# Titanium ring, its not what you are thinking!



## PEU (Jul 8, 2008)

I just made a titanium ring for my pregnant wife, yes, we are waiting a new kid (around november)

It took a lot of time, but I'm happy with the result, also polished it "kenster style" its exactly like this one 19mm OD, 16.5 ID and 4mm wide
Its difficult to photograph such a shinny item, but here you go:




(click for bigger version)

I'm enjoying a mate after a lot of work :nana:


Pablo


----------



## 84Maroon (Jul 8, 2008)

Nice and simple, very nice.:thumbsup:


----------



## Ganp (Jul 8, 2008)

Very best wishes for your growing family Pablo.

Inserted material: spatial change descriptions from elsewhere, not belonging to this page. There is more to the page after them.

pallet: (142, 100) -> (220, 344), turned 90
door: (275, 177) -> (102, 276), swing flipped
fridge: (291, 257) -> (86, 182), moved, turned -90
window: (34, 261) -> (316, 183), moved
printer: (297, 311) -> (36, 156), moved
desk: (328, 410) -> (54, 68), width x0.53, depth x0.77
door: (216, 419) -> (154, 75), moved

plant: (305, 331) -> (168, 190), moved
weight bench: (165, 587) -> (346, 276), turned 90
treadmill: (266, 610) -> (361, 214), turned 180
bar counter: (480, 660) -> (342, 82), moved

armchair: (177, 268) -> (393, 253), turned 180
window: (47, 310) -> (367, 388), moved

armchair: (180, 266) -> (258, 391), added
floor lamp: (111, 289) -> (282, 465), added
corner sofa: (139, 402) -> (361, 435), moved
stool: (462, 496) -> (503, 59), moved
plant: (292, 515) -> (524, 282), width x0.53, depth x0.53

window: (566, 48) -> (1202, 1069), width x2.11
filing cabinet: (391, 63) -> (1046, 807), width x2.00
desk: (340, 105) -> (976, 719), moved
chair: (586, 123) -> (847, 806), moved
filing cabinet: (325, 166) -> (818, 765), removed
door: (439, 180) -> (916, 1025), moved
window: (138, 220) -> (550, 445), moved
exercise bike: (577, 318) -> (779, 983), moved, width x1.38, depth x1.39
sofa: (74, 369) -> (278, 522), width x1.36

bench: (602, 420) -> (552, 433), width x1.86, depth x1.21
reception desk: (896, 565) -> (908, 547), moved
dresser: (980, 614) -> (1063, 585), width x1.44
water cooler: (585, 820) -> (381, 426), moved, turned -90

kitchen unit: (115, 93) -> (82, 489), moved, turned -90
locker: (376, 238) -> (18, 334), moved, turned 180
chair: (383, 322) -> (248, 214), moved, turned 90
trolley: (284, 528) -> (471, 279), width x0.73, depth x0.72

And excellent work on the ring :twothumbs


Colin.


----------



## wquiles (Jul 8, 2008)

Muchas Felicidades Pablo


----------



## will (Jul 9, 2008)

best of luck with the upcoming event.

One thing about Ti rings - they can't be cut off easily if that becomes necessary - There have been some posts about that here and on other forums.


----------



## maxspeeds (Jul 9, 2008)

Awesome craftsmanship!

What is that big "pipe" looking object in the background?


----------



## ESD (Jul 9, 2008)

maxspeeds said:


> Awesome craftsmanship!
> 
> What is that big "pipe" looking object in the background?



See the 'mate' link.


----------



## FredericoFreire (Jul 11, 2008)

First, congrats for the new kid!

Regarding the beverage... Chimarrão, that's how we call Mate in Brazil.


----------



## octaf (Jul 23, 2008)

I wish I can do that myself.


----------